Cuando se trata de relaciones religiosas cuya perfección nos ha sido revelada y debe realizarse en Jesucristo, el ideal comunitario aparece como una ley de una rigurosidad extrema. Bajo el punto de vista cristiano, el puro individualismo es un imposible. Todos somos responsables de los demás. Un comportamiento cristiano arranca, en gran parte, de la convicción de que nuestras jornadas son cosas que debemos hacer los unos por los otros, y cada uno en beneficio de todos. Pero hay que profundizar más todavía.

Orígenes, que no fue solamente un genio cristiano, sino que supo confesar su fe en el año 250, no hacía más que traducir las exigencias evangélicas cuando escribía: Únicamente puede encontrarse al Hijo de Dios en la comunidad de los fieles, ya que únicamente vive en medio de los que están unidos. Orígenes atribuía a la asamblea cristiana todo lo que el catecismo nos enseña referente a la Comunión de los Santos.

Y es que, efectivamente, hay que llegar a este nivel para darse cuenta del papel de la comunidad cristiana, referente a la cual no es abusivo hablar de misterio en su sentido fuerte. Los Padres de la Iglesia pregonan la idea de que todos los fieles llevan, no solamente en lo externo y en su actividad, la responsabilidad de una pequeña parcela, o incluso del amplio mundo en que están situados, sino, también, internamente y en conexión con el Dios de Amor, la carga de la salvación de los hombres.
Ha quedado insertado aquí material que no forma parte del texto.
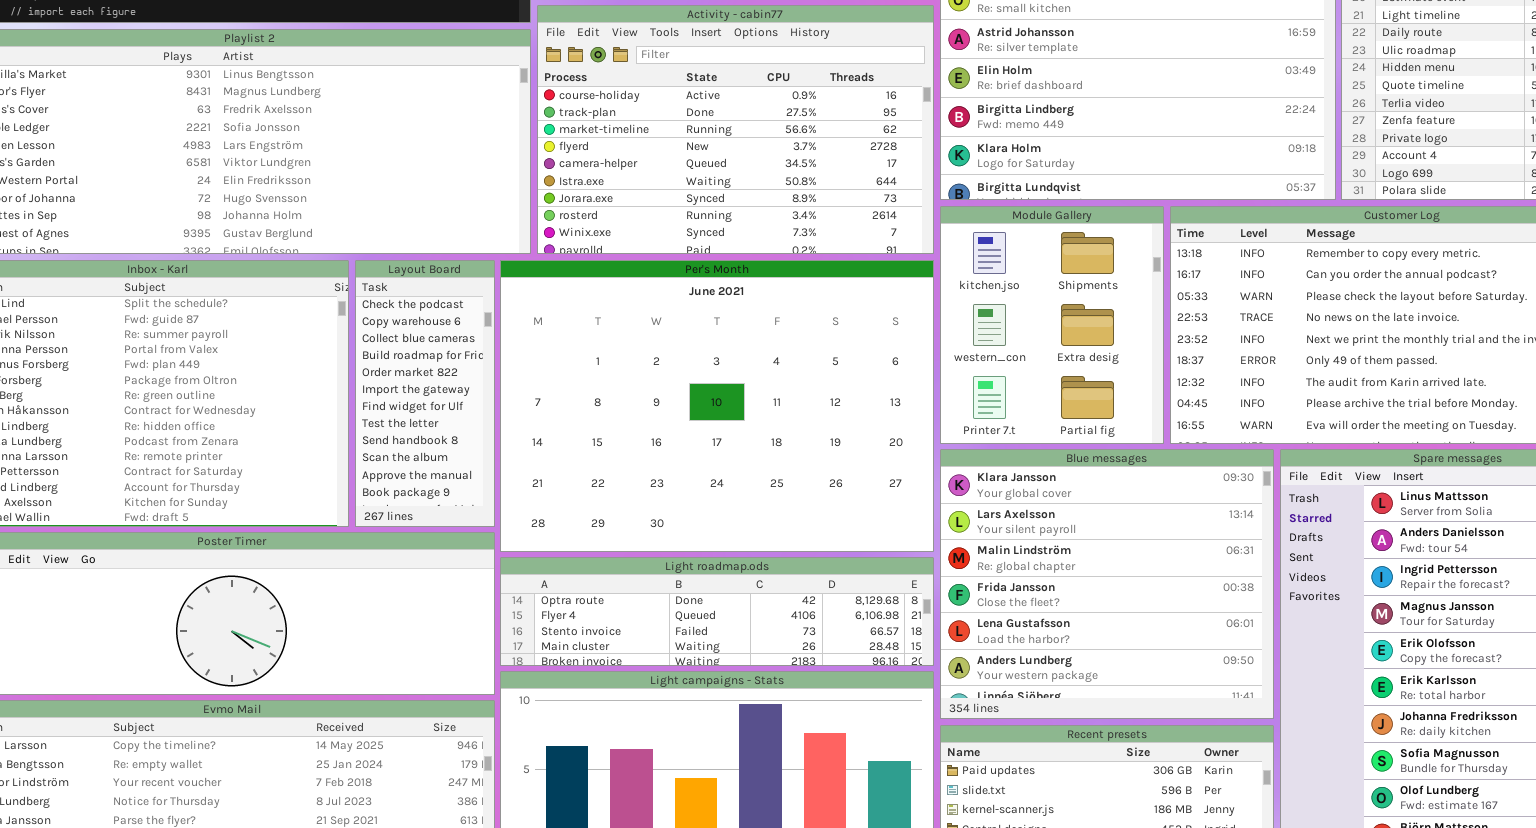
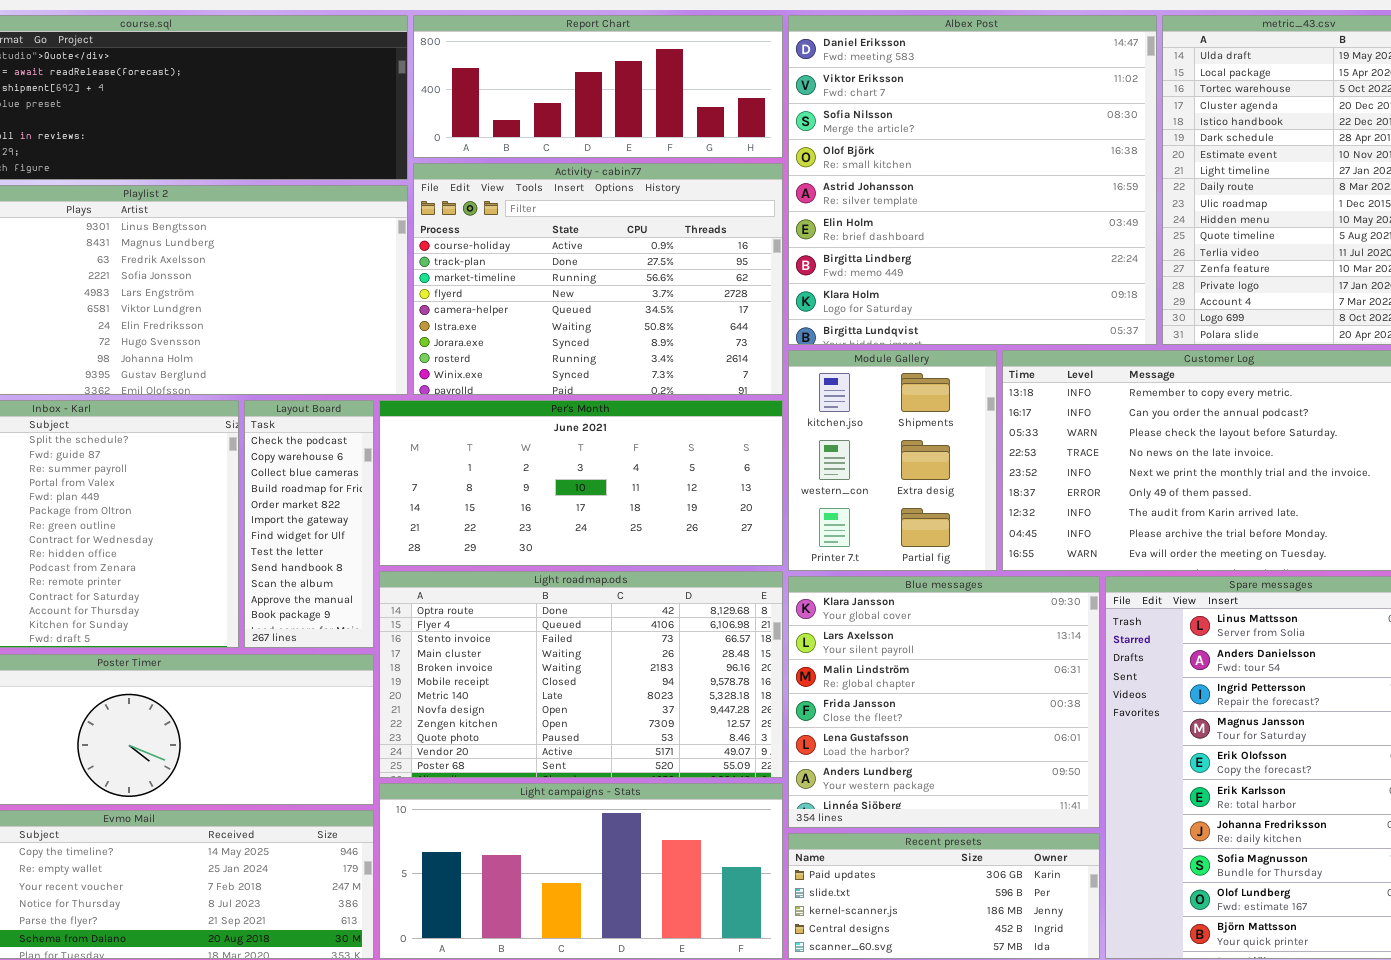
Per's Month: [500,260,934,552] -> [379,400,783,566], resized
Light roadmap.ods: [500,557,934,666] -> [379,571,783,778], resized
De esta manera todos se aplican -¡ y no solamente el clero!- en la función de maternidad espiritual por la cual los hombres nacen en Jesucristo al mundo de la vida, y según Dios. ¿Cómo? Por su amor, su oración, su penitencia, de los que el Espíritu de Dios nunca está ausente, si son auténticos. Aquí san Agustín aporta una precisión que no dejará de alegrarle. Padre Michonneau. Constatando que en la Escritura unas veces se da a los fieles el nombre de hijos, y otras de padres o madres, distribuye así los papeles, sabiendo bien que en lo espiritual se confunden las categorías de parentesco: Somos -dice- hijos de la Iglesia si se nos considera como individuos, pero todos ejercitamos su papel de maternidad espiritual si se nos considera comunitariamente, en nuestra unidad de comunidad cristiana cuyo vínculo es la caridad.

He aquí, pues, cómo de esta manera el cartógrafo da la razón al prospector. Es dogmáticamente cierto que la comunidad engendra a los cristianos.
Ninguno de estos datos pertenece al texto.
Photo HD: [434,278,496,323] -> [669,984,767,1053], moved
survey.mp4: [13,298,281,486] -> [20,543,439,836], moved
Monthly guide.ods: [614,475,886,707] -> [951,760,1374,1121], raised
Pero aún hay más, ya que el dogma cimenta, con una precisión sorprendente, lo que revela la experiencia. Y lo hace aportando la razón más radical, tomada en el mismo nivel en el que nuestro ser de criaturas depende de nuestro Creador. Si estamos hechos, aun hablando en términos naturales, para intercambiar y entrar en comunión unos con otros, es porque estructuralmente hemos sido hechos a imagen de Dios. ¡Oh! ¡Cuán admirable e inagotablemente profunda es la afirmación del Génesis (1, 26-27)! Bien se fija usted en ello al evocar un recuerdo del Seminario: Dios, aunque es Uno, no es en manera alguna un solitario, sino que es Tres, siempre y perfectamente juntos; es Comunión, es Familia.
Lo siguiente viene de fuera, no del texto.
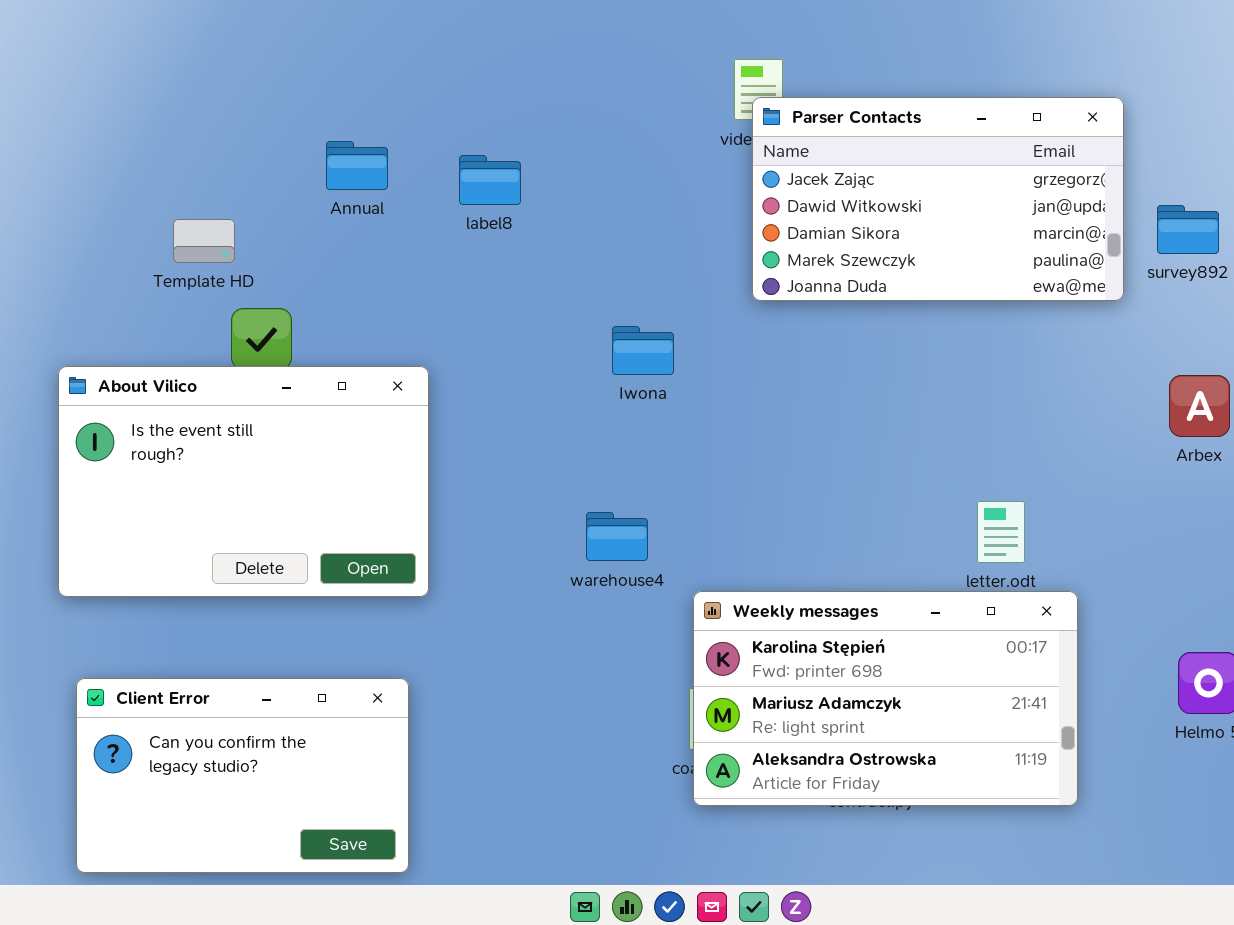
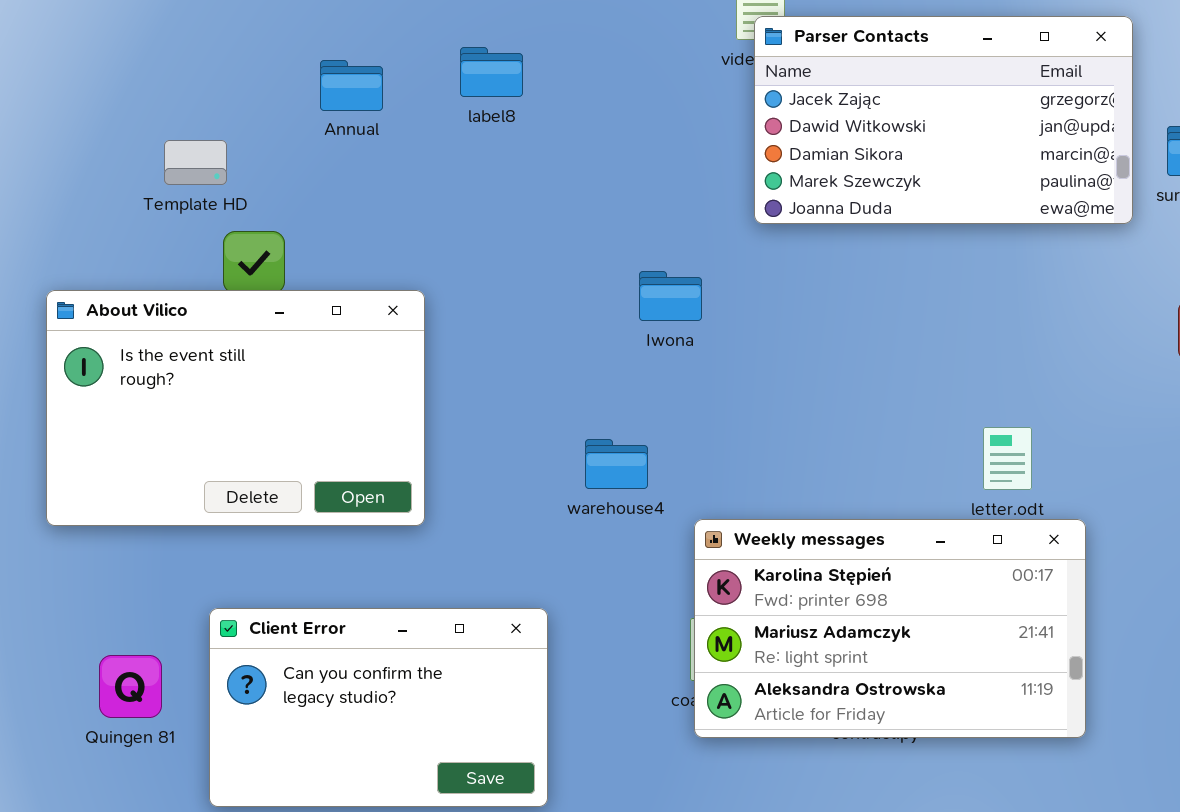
label8: [459,155,521,205] -> [460,47,523,97], moved
Iwona: [612,326,674,375] -> [639,271,702,321], moved
Client Error: [76,678,409,873] -> [209,608,548,807], moved

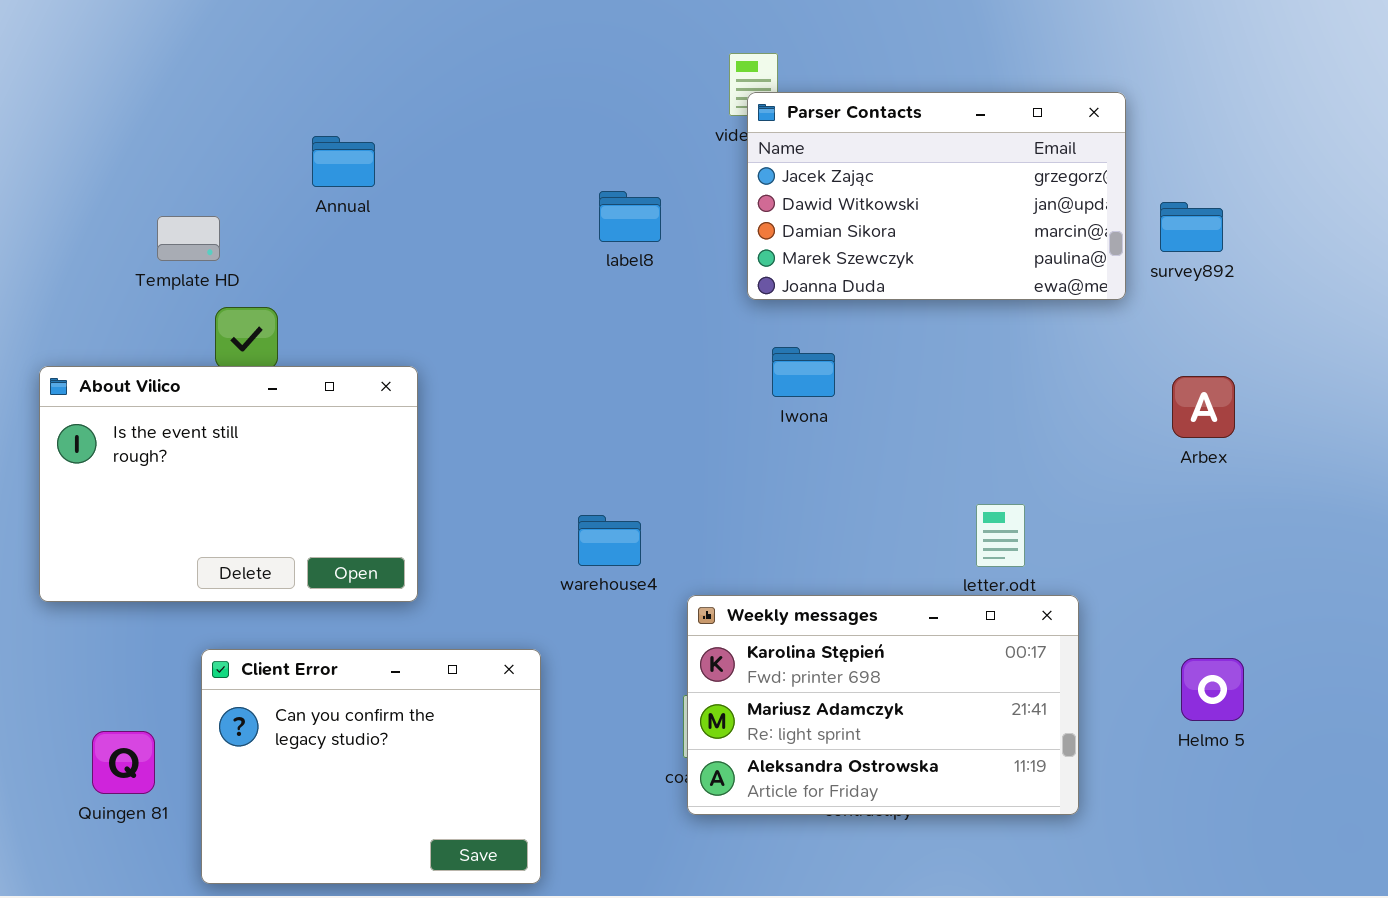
label8: [460,47,523,97] -> [599,191,661,242], moved
Iwona: [639,271,702,321] -> [772,347,835,397], moved
Client Error: [209,608,548,807] -> [201,649,541,884], resized

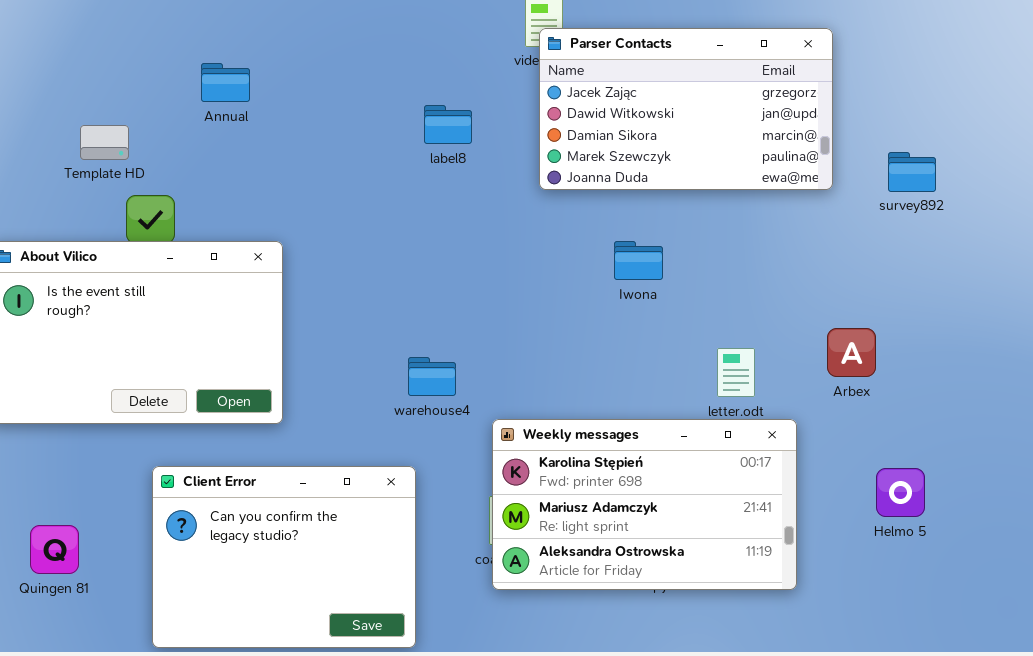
survey892: [1160,202,1223,252] -> [888,152,936,192], moved
Iwona: [772,347,835,397] -> [614,241,663,280], moved
Arbex: [1172,376,1235,438] -> [827,328,876,377], moved
Client Error: [201,649,541,884] -> [152,466,416,648], moved

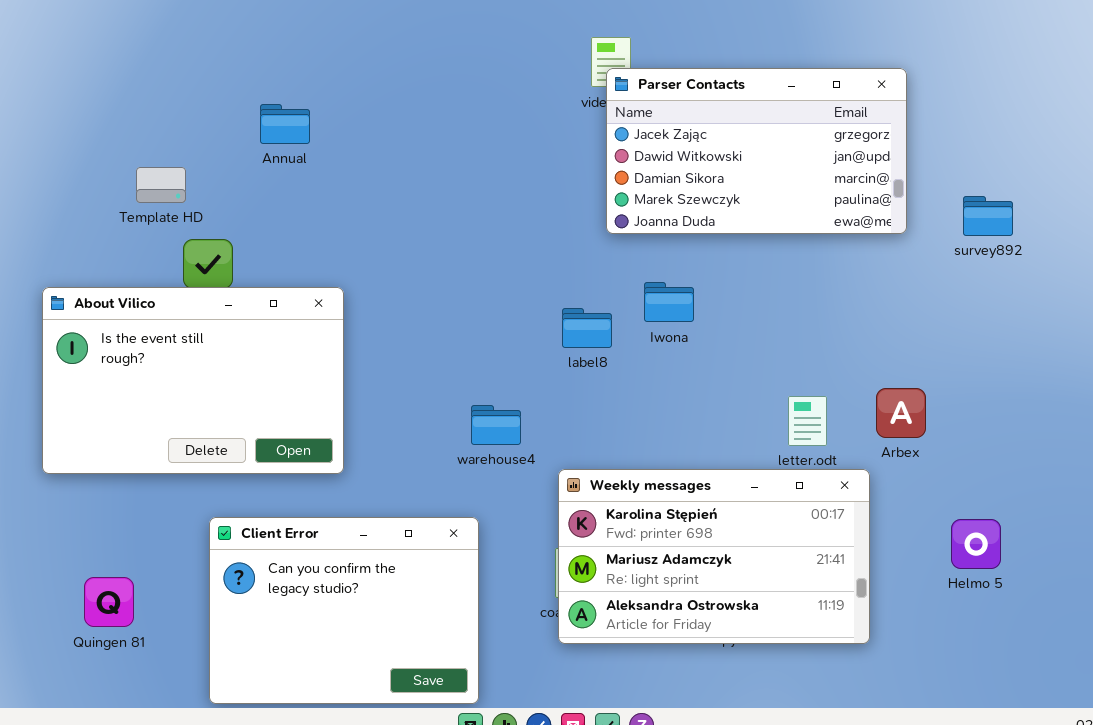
label8: [424,105,472,144] -> [562,308,612,348], moved
Iwona: [614,241,663,280] -> [644,282,694,322], moved
Arbex: [827,328,876,377] -> [876,388,926,438], moved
El hombre no es solamente imagen de Dios en la estructura y las propiedades de una naturaleza que en cada individuo se realiza de manera igual, siendo espiritual, inteligente, libre, creador; ya que en él una misma realidad se manifiesta en conciencia, inteligencia y voluntad, o amor. El hombre es asimismo imagen del Dios-Trino, ya que está hecho para la comunión de diversas personas en una misma vida, tal como se realiza naturalmente en la familia y tal como las comunidades están llamadas a realizarlo, por una decisión voluntaria de sus componentes. Una auténtica comunidad de cristianos refleja verdaderamente la imagen de Dios.